Over the centuries, Brazil has attracted a polyglot collection of foreign visitors responsible for creating a multitude of narratives about its peoples and landscapes. If, right up to the first decades of the 19th century, these travellers came mostly from Europe to survey and measure fauna, flora, and indigenous populations almost virgin to the “Scientific Eye” of the Enlightenment, from the second half on, the European interpretations began to be disputed as travellers from the United States “discovered” their “best neighbour from the south”. In this chapter, and in dialogue with the mobilities paradigm, I aim to examine how the cityscape of Rio, framed for both viewing and visiting, was presented as a space which was travelled yet ready for further travelling.
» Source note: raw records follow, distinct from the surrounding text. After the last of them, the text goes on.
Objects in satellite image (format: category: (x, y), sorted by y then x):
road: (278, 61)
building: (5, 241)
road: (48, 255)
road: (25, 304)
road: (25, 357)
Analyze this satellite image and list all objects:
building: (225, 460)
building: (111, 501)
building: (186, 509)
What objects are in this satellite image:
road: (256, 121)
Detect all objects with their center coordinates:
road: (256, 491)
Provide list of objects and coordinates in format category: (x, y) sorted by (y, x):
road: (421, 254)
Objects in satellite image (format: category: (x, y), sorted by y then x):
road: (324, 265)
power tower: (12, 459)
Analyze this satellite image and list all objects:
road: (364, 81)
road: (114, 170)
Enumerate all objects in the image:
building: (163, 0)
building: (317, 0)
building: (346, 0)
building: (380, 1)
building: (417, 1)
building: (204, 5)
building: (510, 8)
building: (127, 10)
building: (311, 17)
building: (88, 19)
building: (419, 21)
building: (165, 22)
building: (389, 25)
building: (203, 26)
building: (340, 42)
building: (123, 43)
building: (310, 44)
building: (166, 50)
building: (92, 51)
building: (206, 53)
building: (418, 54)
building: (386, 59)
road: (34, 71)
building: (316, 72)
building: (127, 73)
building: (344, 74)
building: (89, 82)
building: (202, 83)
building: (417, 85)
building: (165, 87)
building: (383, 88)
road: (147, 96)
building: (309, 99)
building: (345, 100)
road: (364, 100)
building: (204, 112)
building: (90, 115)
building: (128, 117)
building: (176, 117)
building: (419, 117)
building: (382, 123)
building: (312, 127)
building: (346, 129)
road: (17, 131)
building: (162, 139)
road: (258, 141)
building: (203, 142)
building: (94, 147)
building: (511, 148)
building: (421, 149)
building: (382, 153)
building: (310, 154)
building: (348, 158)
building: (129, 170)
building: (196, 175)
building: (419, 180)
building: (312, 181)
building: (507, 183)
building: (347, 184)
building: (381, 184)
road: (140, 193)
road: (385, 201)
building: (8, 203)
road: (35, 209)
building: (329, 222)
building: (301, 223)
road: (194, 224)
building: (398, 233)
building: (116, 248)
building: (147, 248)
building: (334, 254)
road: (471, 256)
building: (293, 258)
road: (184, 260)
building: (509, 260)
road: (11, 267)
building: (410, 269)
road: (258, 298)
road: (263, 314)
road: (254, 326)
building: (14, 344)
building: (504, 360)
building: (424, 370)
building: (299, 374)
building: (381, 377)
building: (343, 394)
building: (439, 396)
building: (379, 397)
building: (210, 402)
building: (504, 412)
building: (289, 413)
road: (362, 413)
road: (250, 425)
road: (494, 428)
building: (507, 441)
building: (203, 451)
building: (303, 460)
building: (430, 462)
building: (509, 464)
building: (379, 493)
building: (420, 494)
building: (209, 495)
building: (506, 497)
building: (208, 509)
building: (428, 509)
In order to examine this imbrication between the imaginative and corporeal mobilities, I focus on two narratives that exemplify the launching of Rio de Janeiro as a cinematic tourist destination, the first Hollywood film which portrayed the city in a positive light, and Hugh Gibson’s Rio, the first travel book about Brazil’s one-time capital ever written by a US citizen. While previous discourses about Brazil either focused on the country as nothing more than a collection of exotic vegetation and animals or as a conglomeration of dusty villages with few buildings and many sombreros, both RKO’s musical and Hugh Gibson’s travel guide introduced the large US public, through Rio, to a different side of Brazil.